Pellizza’s “Ambassadors of Hunger” (1891) is distinguishable as social sympathy mainly by its title. The success of his magnificent “The Fourth Estate” (1898-1901) lies outside the realm of politics despite his aim to move painting “toward an organic, socialist reality.” A panoramic cortege of workers marches solemnly toward the rising sun, a symbol of the future associated with May Day celebrations — inaugurated in 1890 — and the Socialist International. Even in its day, the chromatic harmony and formal perfection drew comparison with French muralist Puvis de Chevannes.

Conversely, Longoni’s strident “The Orator of the Strike” (1891) is unresolved in its anatomy, foreshortening and background elements. But the stance and the raised fists of the crowd ratify “the politics of the masses” and illustrate what the catalog terms ”the ethical nature of the relationship between Divisionist technique and political revolution.” Longoni’s unsubtle “Reflections of a Starving Man” (1894) identifies the class enemy: two bourgeoisie glimpsed through a cafe window.

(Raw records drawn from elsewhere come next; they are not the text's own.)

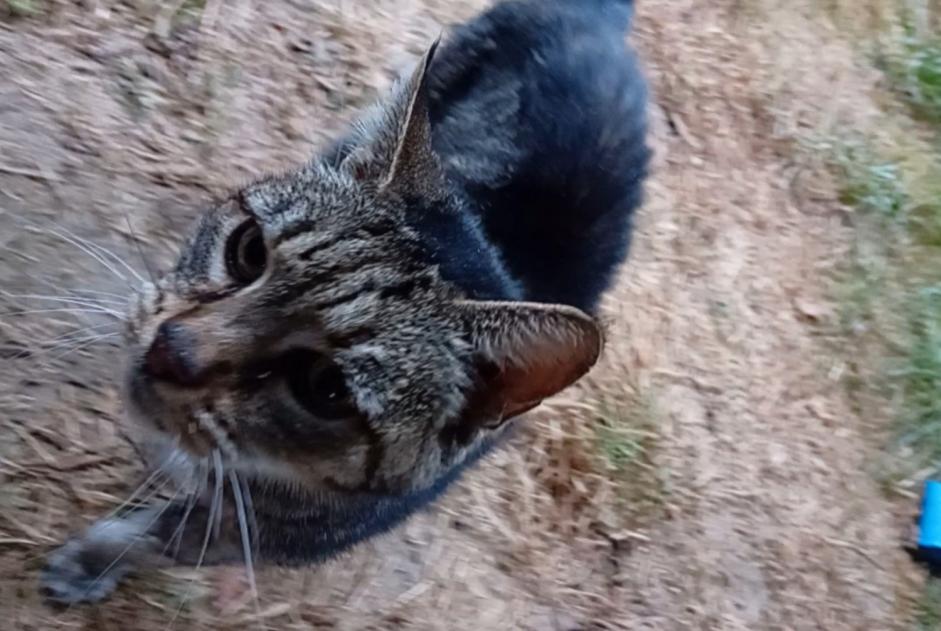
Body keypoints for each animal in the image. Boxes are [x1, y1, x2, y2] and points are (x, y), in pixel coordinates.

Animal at [40, 0, 648, 604]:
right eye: (248, 250)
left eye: (324, 386)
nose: (171, 350)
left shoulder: (255, 535)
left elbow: (154, 538)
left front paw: (95, 560)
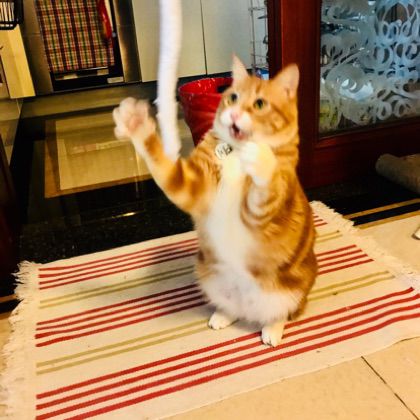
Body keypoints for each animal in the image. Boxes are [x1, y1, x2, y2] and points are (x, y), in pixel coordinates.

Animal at [113, 56, 317, 347]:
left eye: (259, 104)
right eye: (232, 97)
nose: (234, 114)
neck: (236, 153)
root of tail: (249, 310)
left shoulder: (263, 212)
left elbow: (267, 188)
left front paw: (261, 158)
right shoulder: (192, 187)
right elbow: (160, 160)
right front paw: (135, 124)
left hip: (291, 293)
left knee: (282, 312)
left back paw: (271, 330)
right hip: (208, 275)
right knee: (232, 307)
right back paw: (224, 315)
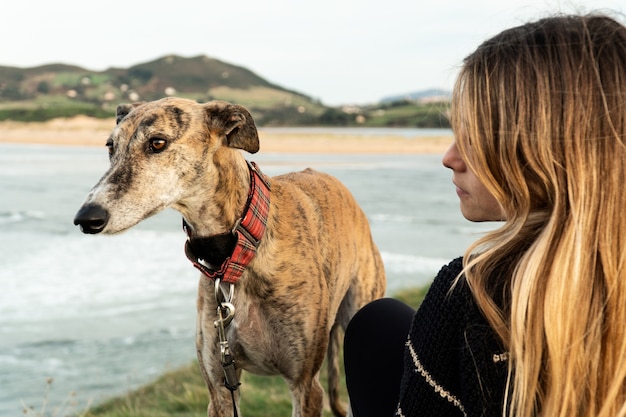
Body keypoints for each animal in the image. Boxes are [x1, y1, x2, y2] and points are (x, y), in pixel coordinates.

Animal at [73, 96, 386, 414]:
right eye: (110, 146)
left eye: (157, 143)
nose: (86, 219)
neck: (239, 251)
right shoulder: (220, 385)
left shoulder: (306, 386)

The painting presages the tenor of art for which Mussolini’s propaganda apparatus established the Cremona prize in 1937.

Several works under Social Problems were completed in 1891, the year of Pope Leo XIII’s famous “Rerum Novarum,” his first encyclical on the situation of the working class strained by industrializaton. Leo’s renowned articulation of man’s natural right to “a living wage” and a voice in his own working conditions reverberated more profoundly than any painting. Yet the exhibition’s chronicle of the era’s politics omits the great labor pope. The omission miscolors fin-de-siècle Italy. But among vanguardists, art is the sole tenable stimulus to the habit of justice.


“Arcadia and Anarchy: Divisionism and Neo-Impressionism” the Solomon R. Guggenheim Museum (1071 Fifth Avenue at 89th Street, 212-423-3840)

This review appeared first in The New York Sun, April 26, 2007.